Goal of the exercise: Without altering a word, return the records below, but exclude the pictures.

Task inputs:
---+---

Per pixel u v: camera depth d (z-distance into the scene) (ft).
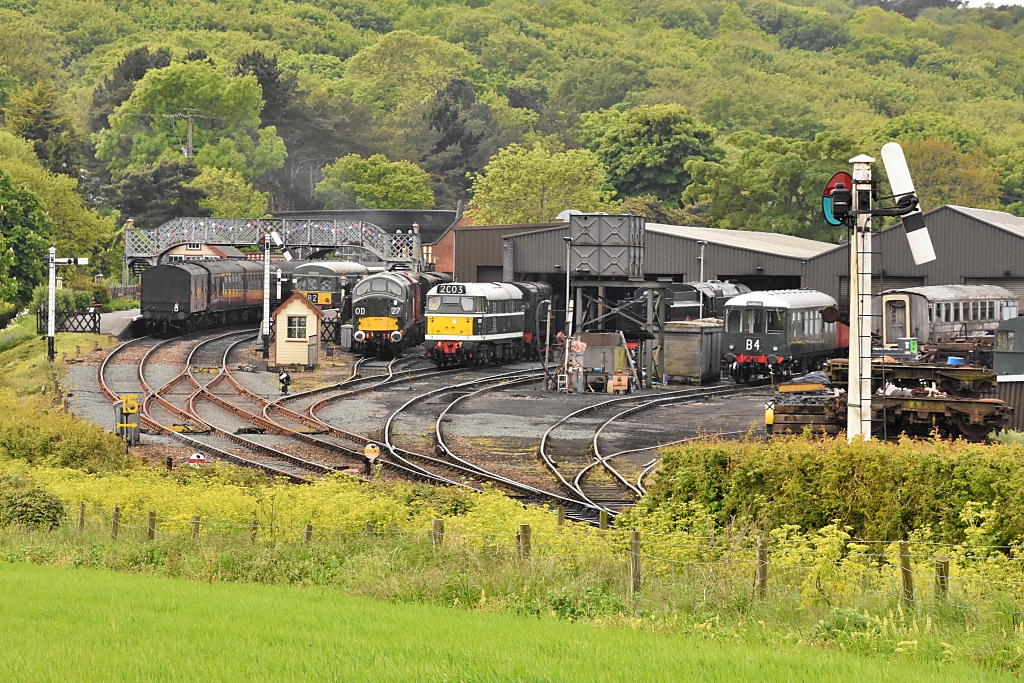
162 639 170.71
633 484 391.86
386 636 172.86
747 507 251.39
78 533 299.79
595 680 144.56
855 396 312.50
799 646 173.06
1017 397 444.55
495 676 146.82
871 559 225.97
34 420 422.41
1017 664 159.43
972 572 199.31
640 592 209.97
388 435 497.46
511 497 372.58
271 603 204.95
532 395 651.66
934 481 230.07
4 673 149.07
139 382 645.10
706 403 629.51
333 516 283.59
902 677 148.36
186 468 388.98
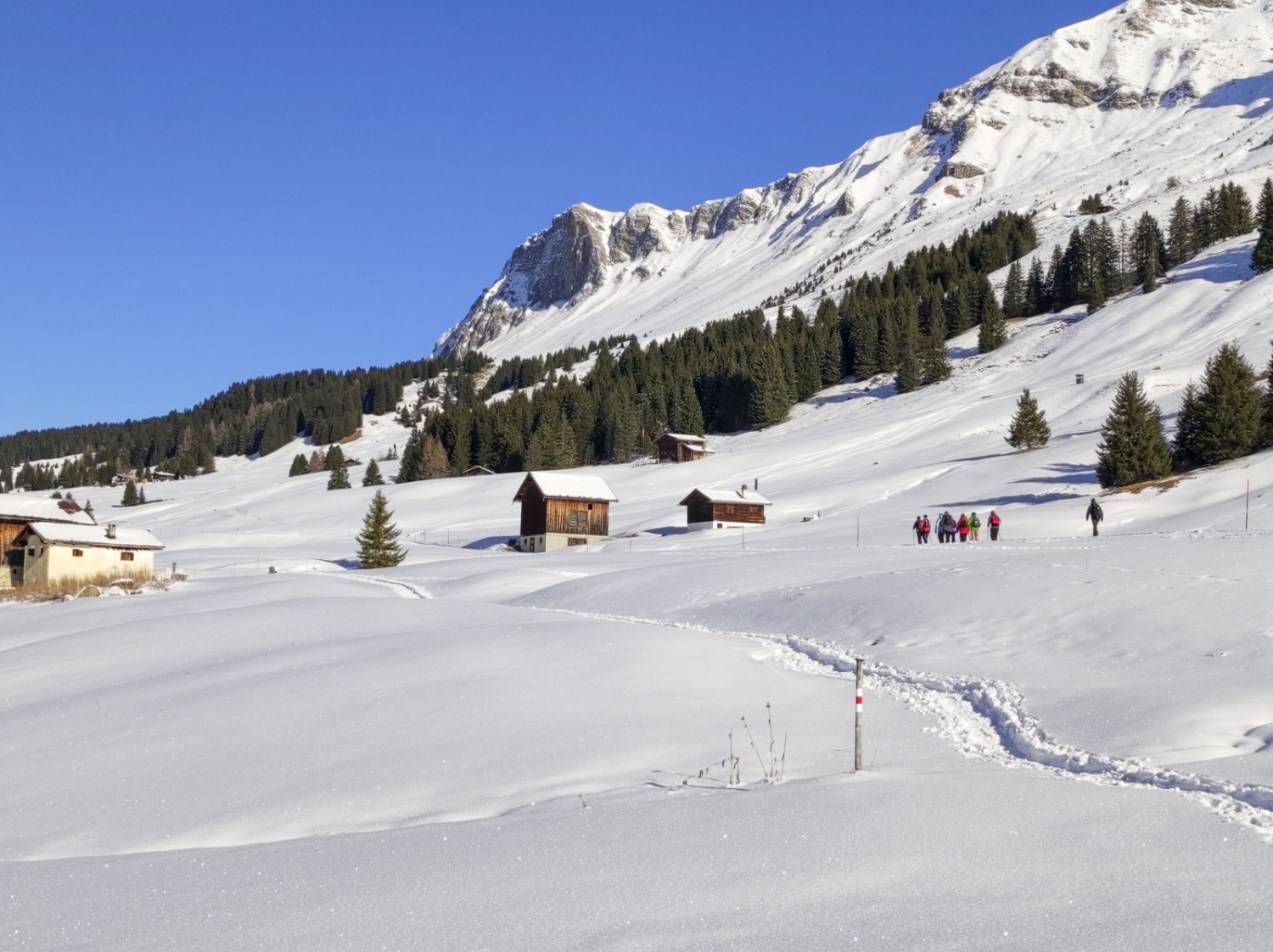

---+---

Solution to this task:
Per pixel u v: camera depth d (z-distance into the scene) (ft).
162 639 170.71
633 484 391.86
386 636 172.86
747 507 251.39
78 533 299.79
595 680 144.56
855 396 312.50
799 646 173.06
1017 397 444.55
495 676 146.82
871 559 225.97
34 420 422.41
1017 664 159.43
972 572 199.31
640 592 209.97
388 435 497.46
511 497 372.58
271 603 204.95
532 395 651.66
934 481 230.07
4 673 149.07
139 382 645.10
706 403 629.51
333 516 283.59
902 677 148.36
186 468 388.98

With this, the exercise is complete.